Go through the data below and gather each line containing "down".

### Data
──────────────────────────────

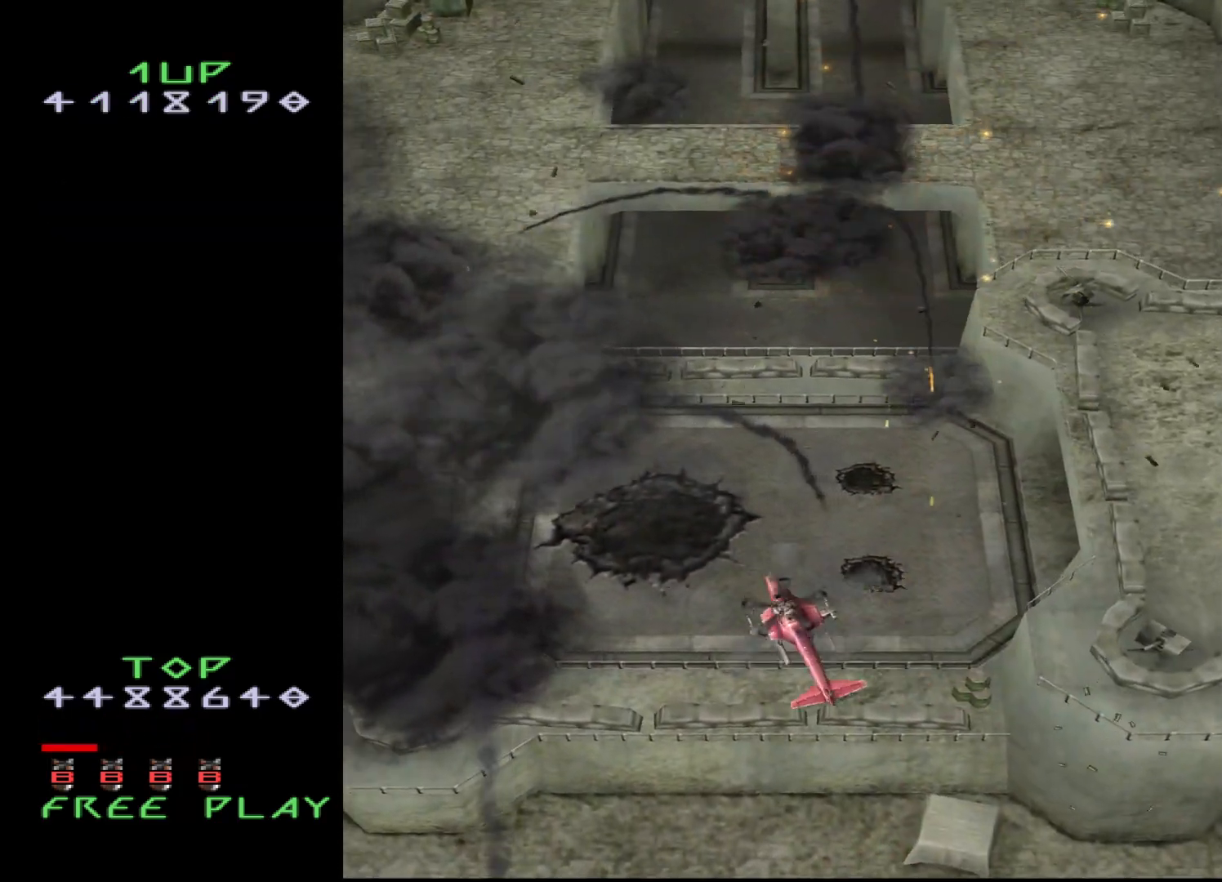
{"buttons": [], "events": [[100, "DPAD_DOWN", "down"], [200, "DPAD_DOWN", "up"], [383, "DPAD_LEFT", "down"], [433, "DPAD_LEFT", "up"]]}
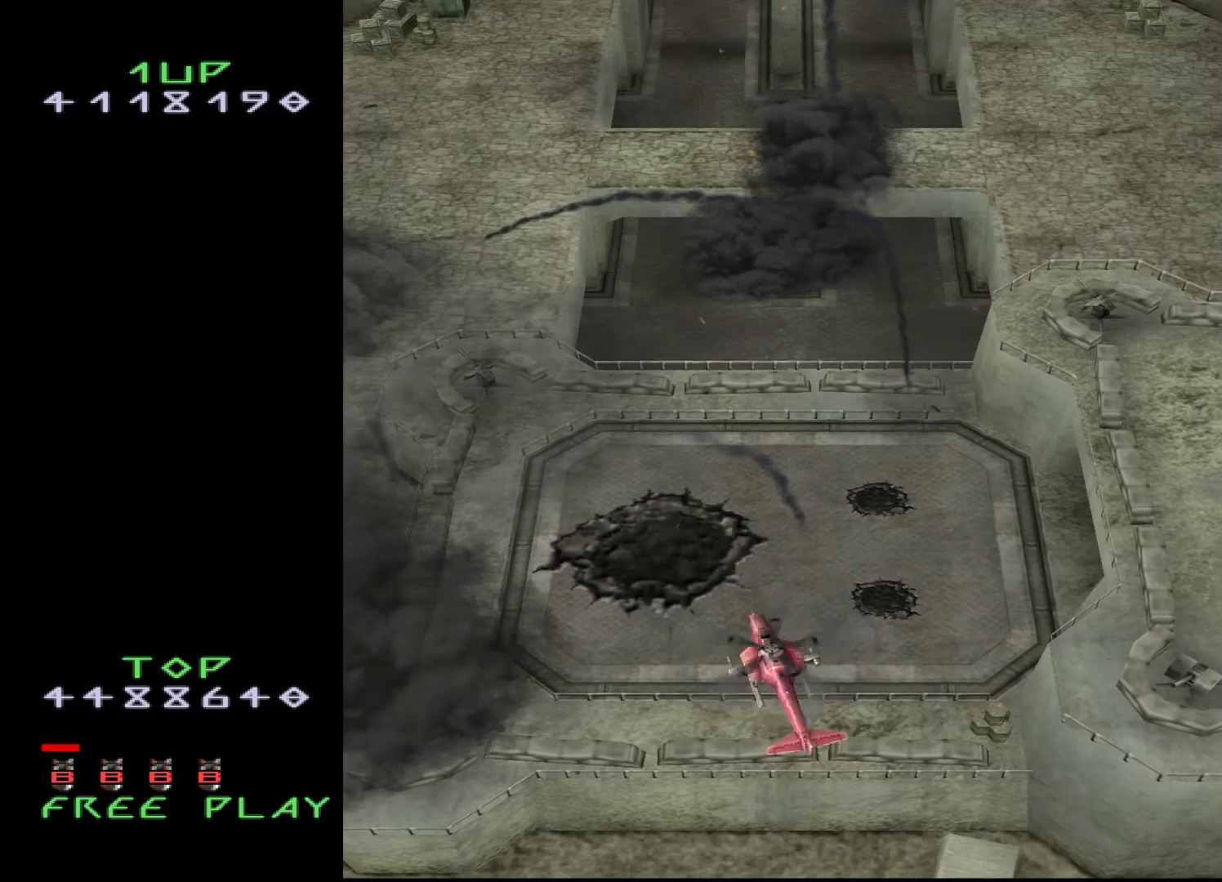
{"buttons": [], "events": [[217, "DPAD_UP", "down"], [417, "DPAD_UP", "up"]]}
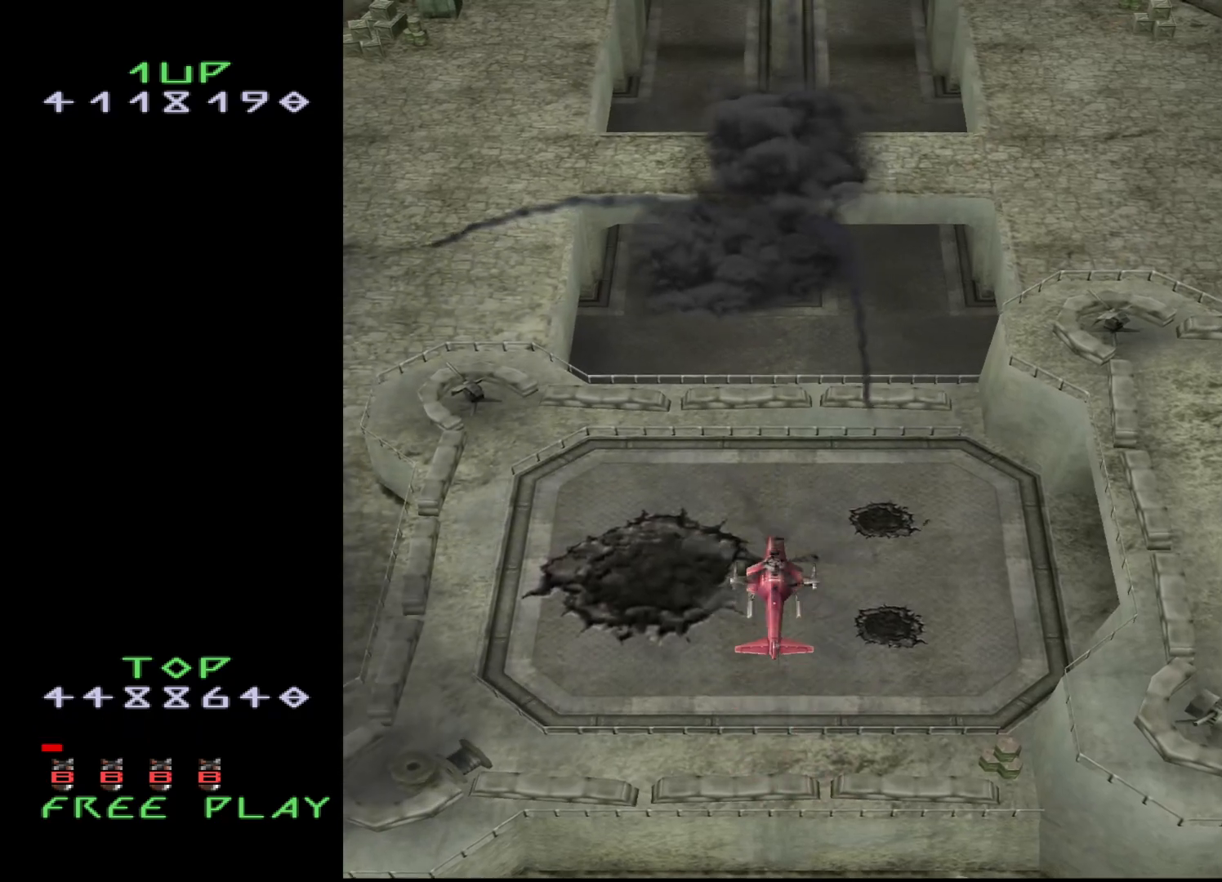
{"buttons": [], "events": []}
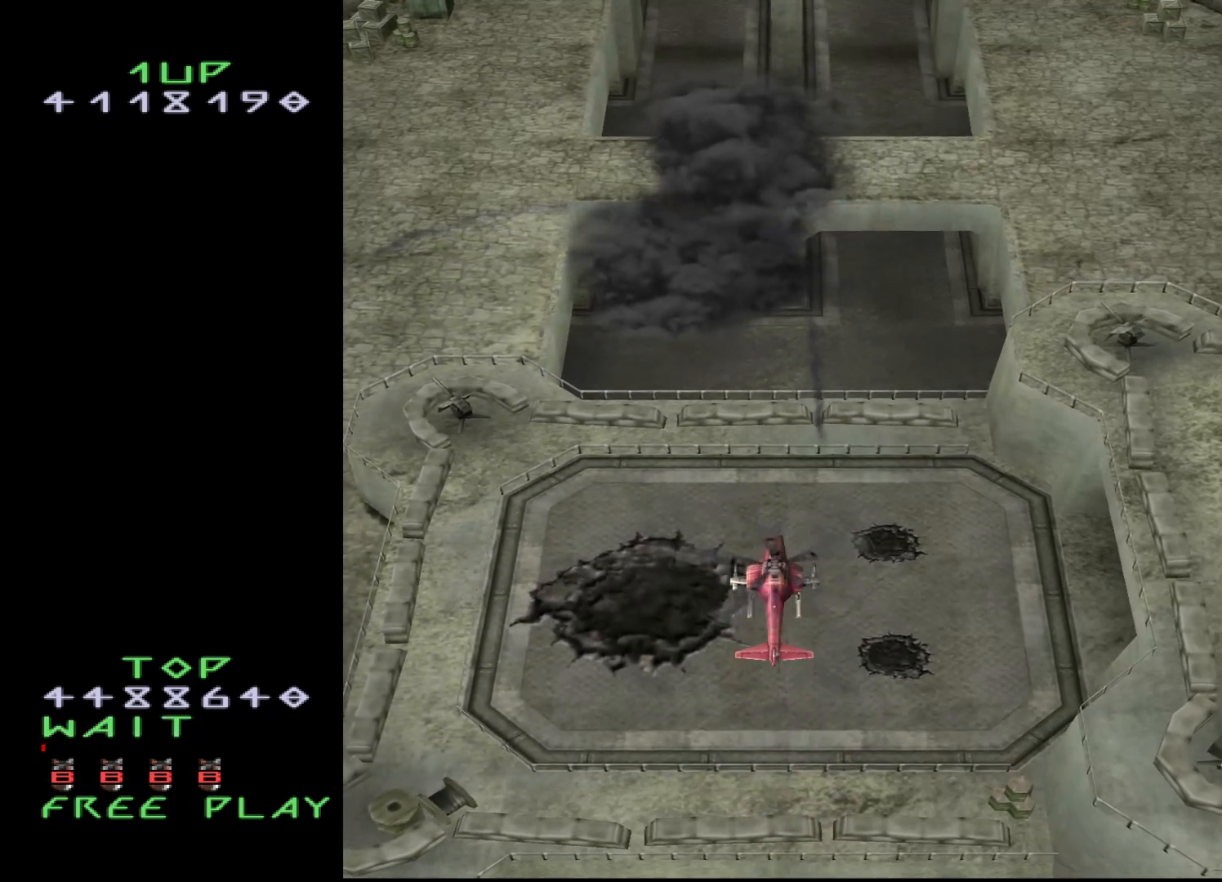
{"buttons": [], "events": []}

──────────────────────────────

### Output for this task
{"buttons": [], "events": [[100, "DPAD_DOWN", "down"], [200, "DPAD_DOWN", "up"], [383, "DPAD_LEFT", "down"], [433, "DPAD_LEFT", "up"]]}
{"buttons": [], "events": [[217, "DPAD_UP", "down"], [417, "DPAD_UP", "up"]]}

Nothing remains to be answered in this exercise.